Japan’s highest court ruled on Wednesday that a law requiring married couples to have the same last name was constitutional, rejecting plaintiffs seeking the right to keep last names separate, local media said.
The plaintiffs – three couples – submitted marriage registration documents with different last names for wives and husbands in 2018. But city governments refused to accept the documents, the Mainichi Shimbun newspaper reported.
The plaintiffs argued that requiring married couples to choose only one name “is contrary to equality under the law and freedom of marriage, which are guaranteed by the constitution.”
The decision is in line with a 2015 Supreme Court ruling that also ruled the law constitutional but urged lawmakers to discuss a bill responding to growing calls for flexibility on the issue.
Calls to allow separate surnames have increased in recent years. The couples argued that “the reasons for the 2015 verdict are no longer valid given the changes in society,” Jiji Press said.

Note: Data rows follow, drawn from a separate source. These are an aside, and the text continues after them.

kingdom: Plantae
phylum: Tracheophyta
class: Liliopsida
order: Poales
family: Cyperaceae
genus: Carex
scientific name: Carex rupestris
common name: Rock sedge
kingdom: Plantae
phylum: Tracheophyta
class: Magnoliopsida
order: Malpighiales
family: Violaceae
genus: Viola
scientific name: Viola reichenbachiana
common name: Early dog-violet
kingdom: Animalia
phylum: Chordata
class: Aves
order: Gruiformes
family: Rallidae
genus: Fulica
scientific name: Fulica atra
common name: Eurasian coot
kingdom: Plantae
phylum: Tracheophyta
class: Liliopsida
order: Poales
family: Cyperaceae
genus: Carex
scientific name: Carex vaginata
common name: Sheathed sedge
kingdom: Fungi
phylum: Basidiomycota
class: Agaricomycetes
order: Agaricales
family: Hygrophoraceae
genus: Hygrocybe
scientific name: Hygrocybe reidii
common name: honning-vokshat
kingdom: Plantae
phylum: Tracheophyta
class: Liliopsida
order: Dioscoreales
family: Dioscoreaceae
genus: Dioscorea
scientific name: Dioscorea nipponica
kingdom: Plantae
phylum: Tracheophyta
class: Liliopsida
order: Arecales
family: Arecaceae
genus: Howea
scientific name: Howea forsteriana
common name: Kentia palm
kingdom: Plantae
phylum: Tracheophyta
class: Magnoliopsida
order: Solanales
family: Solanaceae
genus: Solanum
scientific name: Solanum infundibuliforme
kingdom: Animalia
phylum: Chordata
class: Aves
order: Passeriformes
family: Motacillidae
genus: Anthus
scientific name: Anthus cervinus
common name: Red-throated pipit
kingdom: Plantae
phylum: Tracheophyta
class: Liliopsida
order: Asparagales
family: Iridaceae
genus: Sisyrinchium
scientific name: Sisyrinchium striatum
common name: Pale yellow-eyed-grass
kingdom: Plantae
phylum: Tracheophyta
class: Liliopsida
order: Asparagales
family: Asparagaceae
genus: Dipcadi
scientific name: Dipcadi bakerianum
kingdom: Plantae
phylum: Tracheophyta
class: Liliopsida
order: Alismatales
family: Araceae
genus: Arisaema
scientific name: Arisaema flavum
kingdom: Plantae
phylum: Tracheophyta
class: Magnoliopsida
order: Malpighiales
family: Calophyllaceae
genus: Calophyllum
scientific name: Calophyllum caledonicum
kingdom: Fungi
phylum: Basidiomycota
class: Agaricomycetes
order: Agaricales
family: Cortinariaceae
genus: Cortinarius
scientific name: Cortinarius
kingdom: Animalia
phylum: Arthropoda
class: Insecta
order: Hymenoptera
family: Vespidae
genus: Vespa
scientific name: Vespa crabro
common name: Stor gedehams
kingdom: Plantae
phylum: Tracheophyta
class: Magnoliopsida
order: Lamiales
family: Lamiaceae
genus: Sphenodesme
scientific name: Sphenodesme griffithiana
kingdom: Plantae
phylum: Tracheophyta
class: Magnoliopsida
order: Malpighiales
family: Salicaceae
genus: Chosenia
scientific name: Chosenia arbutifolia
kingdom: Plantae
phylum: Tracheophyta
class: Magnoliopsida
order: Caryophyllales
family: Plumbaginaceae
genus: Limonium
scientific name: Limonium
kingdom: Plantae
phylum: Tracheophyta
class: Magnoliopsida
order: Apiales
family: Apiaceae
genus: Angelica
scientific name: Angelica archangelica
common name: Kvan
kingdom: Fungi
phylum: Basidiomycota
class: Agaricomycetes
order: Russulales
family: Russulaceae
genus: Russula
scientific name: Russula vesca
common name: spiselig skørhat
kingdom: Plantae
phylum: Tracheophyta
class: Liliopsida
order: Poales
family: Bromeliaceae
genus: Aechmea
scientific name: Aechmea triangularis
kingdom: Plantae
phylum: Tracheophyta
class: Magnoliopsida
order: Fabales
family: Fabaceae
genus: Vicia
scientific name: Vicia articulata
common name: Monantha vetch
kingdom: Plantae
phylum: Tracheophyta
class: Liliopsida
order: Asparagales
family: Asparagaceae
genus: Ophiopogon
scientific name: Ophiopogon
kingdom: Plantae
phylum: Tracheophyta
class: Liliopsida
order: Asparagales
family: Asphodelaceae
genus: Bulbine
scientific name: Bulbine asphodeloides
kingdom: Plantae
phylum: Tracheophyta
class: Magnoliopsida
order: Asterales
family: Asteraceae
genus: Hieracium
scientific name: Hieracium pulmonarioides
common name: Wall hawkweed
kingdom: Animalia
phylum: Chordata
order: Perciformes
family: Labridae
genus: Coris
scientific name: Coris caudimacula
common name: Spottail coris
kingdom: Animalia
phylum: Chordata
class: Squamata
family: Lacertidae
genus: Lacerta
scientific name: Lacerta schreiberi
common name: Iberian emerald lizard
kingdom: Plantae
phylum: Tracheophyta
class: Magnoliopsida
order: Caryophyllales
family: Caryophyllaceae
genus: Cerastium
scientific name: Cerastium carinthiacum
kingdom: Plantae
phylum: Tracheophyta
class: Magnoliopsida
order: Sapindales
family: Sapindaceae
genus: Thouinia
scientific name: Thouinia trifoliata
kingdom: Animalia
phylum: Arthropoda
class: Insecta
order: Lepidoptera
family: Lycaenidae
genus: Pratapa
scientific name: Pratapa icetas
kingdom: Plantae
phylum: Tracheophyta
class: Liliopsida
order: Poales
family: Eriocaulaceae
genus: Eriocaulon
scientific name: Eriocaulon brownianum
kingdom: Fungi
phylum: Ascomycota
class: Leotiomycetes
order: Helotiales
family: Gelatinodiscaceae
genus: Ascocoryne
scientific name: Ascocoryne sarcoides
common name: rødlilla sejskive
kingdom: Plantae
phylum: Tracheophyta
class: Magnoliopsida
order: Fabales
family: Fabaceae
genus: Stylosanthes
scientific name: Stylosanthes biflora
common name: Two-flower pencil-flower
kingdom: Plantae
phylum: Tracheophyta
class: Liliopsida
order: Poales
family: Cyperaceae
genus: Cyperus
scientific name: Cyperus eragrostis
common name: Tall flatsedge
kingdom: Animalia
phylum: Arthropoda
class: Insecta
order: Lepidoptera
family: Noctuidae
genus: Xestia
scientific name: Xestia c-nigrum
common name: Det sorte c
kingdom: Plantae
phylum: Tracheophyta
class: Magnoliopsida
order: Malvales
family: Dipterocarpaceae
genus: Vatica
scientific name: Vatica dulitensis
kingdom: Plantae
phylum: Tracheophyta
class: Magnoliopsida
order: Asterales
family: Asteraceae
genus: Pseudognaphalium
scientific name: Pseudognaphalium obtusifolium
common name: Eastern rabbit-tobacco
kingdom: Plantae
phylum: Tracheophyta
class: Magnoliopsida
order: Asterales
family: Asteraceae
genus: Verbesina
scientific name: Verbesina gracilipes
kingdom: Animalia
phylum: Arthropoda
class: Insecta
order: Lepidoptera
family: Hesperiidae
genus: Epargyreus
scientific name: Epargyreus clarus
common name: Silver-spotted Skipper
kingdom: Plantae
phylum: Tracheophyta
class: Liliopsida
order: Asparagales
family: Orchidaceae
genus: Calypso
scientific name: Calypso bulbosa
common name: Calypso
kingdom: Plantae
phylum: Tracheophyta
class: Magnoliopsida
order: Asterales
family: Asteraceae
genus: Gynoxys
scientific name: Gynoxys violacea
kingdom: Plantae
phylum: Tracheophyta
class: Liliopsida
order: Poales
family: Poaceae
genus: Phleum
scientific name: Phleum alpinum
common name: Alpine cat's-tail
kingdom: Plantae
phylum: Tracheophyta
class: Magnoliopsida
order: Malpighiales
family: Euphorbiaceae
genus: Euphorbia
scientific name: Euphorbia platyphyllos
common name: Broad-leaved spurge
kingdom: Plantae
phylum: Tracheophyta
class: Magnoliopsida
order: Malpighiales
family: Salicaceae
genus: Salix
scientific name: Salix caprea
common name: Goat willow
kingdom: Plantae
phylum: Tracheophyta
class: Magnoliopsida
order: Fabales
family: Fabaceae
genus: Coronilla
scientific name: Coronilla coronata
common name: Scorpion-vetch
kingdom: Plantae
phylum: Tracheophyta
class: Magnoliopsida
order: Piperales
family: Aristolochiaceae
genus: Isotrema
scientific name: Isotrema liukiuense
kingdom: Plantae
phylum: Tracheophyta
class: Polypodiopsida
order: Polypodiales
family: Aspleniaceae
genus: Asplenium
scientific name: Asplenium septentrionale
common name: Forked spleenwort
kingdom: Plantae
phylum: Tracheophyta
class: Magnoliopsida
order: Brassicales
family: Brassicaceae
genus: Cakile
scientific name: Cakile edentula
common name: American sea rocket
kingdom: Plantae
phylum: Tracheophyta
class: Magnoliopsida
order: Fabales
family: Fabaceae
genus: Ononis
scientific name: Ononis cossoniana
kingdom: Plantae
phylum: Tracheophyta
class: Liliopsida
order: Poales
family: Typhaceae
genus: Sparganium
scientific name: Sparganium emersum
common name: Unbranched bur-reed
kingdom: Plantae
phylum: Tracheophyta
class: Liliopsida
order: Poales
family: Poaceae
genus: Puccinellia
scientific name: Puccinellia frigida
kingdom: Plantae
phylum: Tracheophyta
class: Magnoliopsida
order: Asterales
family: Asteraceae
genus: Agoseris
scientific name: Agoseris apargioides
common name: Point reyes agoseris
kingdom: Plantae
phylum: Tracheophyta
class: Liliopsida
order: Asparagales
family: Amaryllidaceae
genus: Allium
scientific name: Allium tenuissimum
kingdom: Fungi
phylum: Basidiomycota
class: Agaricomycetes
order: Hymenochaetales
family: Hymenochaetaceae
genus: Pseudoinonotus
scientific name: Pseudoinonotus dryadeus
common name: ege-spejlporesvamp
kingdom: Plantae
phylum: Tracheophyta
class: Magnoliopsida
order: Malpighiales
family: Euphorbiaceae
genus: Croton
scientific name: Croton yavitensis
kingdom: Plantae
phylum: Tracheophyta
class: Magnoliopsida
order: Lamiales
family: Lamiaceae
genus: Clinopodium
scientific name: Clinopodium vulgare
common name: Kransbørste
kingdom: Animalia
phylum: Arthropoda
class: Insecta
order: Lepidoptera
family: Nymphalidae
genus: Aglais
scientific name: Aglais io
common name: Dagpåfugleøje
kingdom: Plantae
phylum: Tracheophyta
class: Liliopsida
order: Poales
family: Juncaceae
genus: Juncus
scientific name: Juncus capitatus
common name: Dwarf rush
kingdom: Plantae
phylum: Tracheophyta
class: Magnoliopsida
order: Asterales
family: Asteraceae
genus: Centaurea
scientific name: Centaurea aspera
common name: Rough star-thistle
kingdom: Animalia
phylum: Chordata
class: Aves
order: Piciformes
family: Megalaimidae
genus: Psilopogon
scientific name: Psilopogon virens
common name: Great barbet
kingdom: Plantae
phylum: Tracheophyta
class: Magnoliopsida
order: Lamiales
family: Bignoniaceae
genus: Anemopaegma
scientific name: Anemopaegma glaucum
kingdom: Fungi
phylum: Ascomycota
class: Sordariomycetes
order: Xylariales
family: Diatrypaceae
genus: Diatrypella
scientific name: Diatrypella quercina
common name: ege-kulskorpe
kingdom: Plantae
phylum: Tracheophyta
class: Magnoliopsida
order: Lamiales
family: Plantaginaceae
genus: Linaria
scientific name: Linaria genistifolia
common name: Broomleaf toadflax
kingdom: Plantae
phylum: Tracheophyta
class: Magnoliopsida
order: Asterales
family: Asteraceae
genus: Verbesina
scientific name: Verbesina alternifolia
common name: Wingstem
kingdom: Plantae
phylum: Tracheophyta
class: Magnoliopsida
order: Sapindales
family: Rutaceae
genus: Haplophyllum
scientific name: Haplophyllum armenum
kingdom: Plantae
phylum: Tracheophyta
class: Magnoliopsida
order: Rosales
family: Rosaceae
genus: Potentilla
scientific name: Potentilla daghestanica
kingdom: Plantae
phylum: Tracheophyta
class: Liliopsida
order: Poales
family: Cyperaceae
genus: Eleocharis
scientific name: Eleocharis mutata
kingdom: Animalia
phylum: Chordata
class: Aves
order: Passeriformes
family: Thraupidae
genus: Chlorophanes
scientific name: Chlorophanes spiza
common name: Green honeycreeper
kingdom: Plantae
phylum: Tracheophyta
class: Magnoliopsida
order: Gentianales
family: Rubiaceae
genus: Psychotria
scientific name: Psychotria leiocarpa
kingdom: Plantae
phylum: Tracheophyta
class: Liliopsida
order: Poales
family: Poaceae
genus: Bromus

Supreme Court officials could not immediately confirm details of Wednesday’s verdict, which was widely reported by local media.
Under current legislation, couples can choose to adopt the husband’s or wife’s last name when they get married. But in practice, the vast majority of couples opt for the husband’s name.
The family name rule has been in place since the end of the 19th century as part of a family system bringing together members under the same head of the family, usually a man.
Proponents say having just one last name is important in promoting family ties, and view efforts to change the rules as an attack on traditional values.